For Classical Latin, it is established that the two sentential negators nē and nōn are in complementary distribution (see for example Fruyt 2008a: 8; Pinkster 1986: 147) and for the most part, they indeed appear in separate environments. However, there are two types of clauses, i.e. wish (1a-b) and result (1c-d) clauses, which seem to allow for a free alternation of the negators. This is problematic because this would indicate a violation of the distribution in its strictest sense. 

(1) a. illud utinam ne ue<re>
 that would that NEG true
scriberem
write.SUBJ.IMPF.1SG
(Cic. Fam. V. 17. 32)

b. […] utinam non nocuisset
 would that NEG harm.SUBJ.PLUP.3SG
 (Ovid. Ep. Pont. I. 5. 27)

c. …] ita ut ne altitudine
so so that NEG height
 escendat […]
 go up.SUBJ.PRES.3SG
(Var. R. Rust.

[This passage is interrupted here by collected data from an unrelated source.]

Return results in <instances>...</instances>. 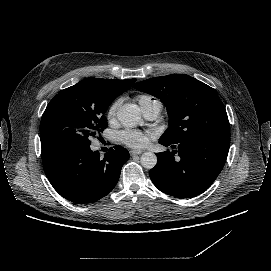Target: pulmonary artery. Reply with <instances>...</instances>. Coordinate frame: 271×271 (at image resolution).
I'll return each instance as SVG.
<instances>
[{"label": "pulmonary artery", "instance_id": "pulmonary-artery-1", "mask_svg": "<svg viewBox=\"0 0 271 271\" xmlns=\"http://www.w3.org/2000/svg\"><path fill=\"white\" fill-rule=\"evenodd\" d=\"M161 105L159 102H154L153 105L142 107L144 116L148 120H154L160 112Z\"/></svg>", "mask_w": 271, "mask_h": 271}]
</instances>
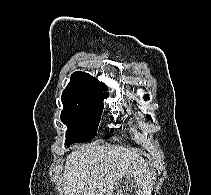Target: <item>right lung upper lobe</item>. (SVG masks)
Returning <instances> with one entry per match:
<instances>
[{
	"mask_svg": "<svg viewBox=\"0 0 211 195\" xmlns=\"http://www.w3.org/2000/svg\"><path fill=\"white\" fill-rule=\"evenodd\" d=\"M106 86L85 72H75L63 91L61 100L78 103H103L108 94L103 93Z\"/></svg>",
	"mask_w": 211,
	"mask_h": 195,
	"instance_id": "obj_1",
	"label": "right lung upper lobe"
}]
</instances>
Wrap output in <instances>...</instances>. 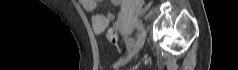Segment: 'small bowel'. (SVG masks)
Returning <instances> with one entry per match:
<instances>
[{
    "instance_id": "1",
    "label": "small bowel",
    "mask_w": 238,
    "mask_h": 70,
    "mask_svg": "<svg viewBox=\"0 0 238 70\" xmlns=\"http://www.w3.org/2000/svg\"><path fill=\"white\" fill-rule=\"evenodd\" d=\"M80 3L85 11L94 13L92 16V26L96 33H102L109 25V22L114 19L111 12L95 13L98 7L96 0H80ZM113 3L118 4V0H113Z\"/></svg>"
}]
</instances>
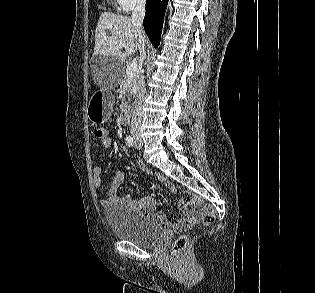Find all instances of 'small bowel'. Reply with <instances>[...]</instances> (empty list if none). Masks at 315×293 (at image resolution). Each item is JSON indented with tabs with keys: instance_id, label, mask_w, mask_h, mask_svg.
Here are the masks:
<instances>
[{
	"instance_id": "obj_1",
	"label": "small bowel",
	"mask_w": 315,
	"mask_h": 293,
	"mask_svg": "<svg viewBox=\"0 0 315 293\" xmlns=\"http://www.w3.org/2000/svg\"><path fill=\"white\" fill-rule=\"evenodd\" d=\"M101 143H102L104 150L107 151L112 145V140L109 136H106L104 139L101 140ZM134 161H135V164L137 165V167H139L142 170L145 169V165L139 157H136ZM101 172H102L101 165L97 164L93 168V184H94L96 189H99L102 185ZM124 177H125L124 171L120 170L116 173L113 180L111 181V183L108 186L106 197L101 200V205L104 207H108V206H110L114 203H117V202H126V203H130V204H132V205H134V206H136V207H138L144 211H149L151 209H154L156 207V201L151 196H146L140 200H132L127 195L123 196V197L117 196V191H118L120 185L122 184ZM155 178L160 183L166 185L167 187H169L173 191H176L174 186L172 184H170V182L167 180V178H165L163 175L156 174ZM178 205L180 208H186L189 206L187 204H184L182 201H180ZM156 218L161 222H166L165 216L160 212L156 213ZM196 221H197V211H195V210L186 211L183 213L181 218L178 220L175 227L178 230H188L189 227L193 223H195Z\"/></svg>"
}]
</instances>
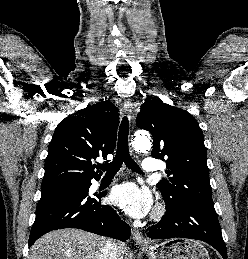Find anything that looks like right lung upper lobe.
Returning <instances> with one entry per match:
<instances>
[{
    "instance_id": "cb5924a9",
    "label": "right lung upper lobe",
    "mask_w": 248,
    "mask_h": 259,
    "mask_svg": "<svg viewBox=\"0 0 248 259\" xmlns=\"http://www.w3.org/2000/svg\"><path fill=\"white\" fill-rule=\"evenodd\" d=\"M117 111L111 102L105 101L65 118L49 144L41 185L99 178L94 160L99 156L106 158L115 148Z\"/></svg>"
}]
</instances>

III. 27. 1)

d. […] ut amusium non
so that amusium NEG
 desideretur
 want.PASS.SUBJ.IMPF.3SG
(Vitr. Arch. I. 6. 2)

I argue, however, that there is a semantic distinction between nē and nōn which authorises the usage of both in the same environment and also preserves and reaffirms the complementary distribution that has been put forward. Following Mellet (1992), I propose that the choice of negator actually depends on the presence or absence of epistemic modality. She suggests that in non-overlapping environments, nē and nōn can be differentiated on the basis of their interaction with the mood and the modality of the verb. According to her, the subjunctive mood instigates both the possibility of alternative realities and ‘une visée du sujet’ which I reinterpret as the expression of the writer’s (un)certainty towards the given proposition. The choice of negator is then related to both aspects: nē is the negator which does not exclude the alternatives and expresses uncertainty due to its conformity to the subjunctive mood, whereas nōn does cancel them out and expresses certainty due to its assertive nature. In my analysis, I adopted some of Mellet’s concepts in order to find out if such a distinction could also be discovered in the overlapping environments in (1a-b) and (1c-d). For result clauses, the ideas at hand did the trick: All the clauses featuring nē expressed uncertainty about NEG-p, maintaining p as a possible alternative, and all the clauses featuring nōn did the opposite. For wish clauses, however, I suggested an adjustment: The aspect of wishing causes the alterity to shift from p tot ¬p, with ¬p being what is wished for, and thus not realised. The recurrence of the pluperfect tense in clauses featuring nōn indicated that p was already a fact, expressing certainty about the impossibility of ¬p and rendering the wish futile; the recurrence of the imperfect tense in nē clauses made p more undecided, hence turning ¬p into an alternative that cannot be excluded. This analysis demonstrates that nē and nōn are not interchangeable and that despite their alternating occurrence in result and wish clauses, they are in fact in complementary distribution.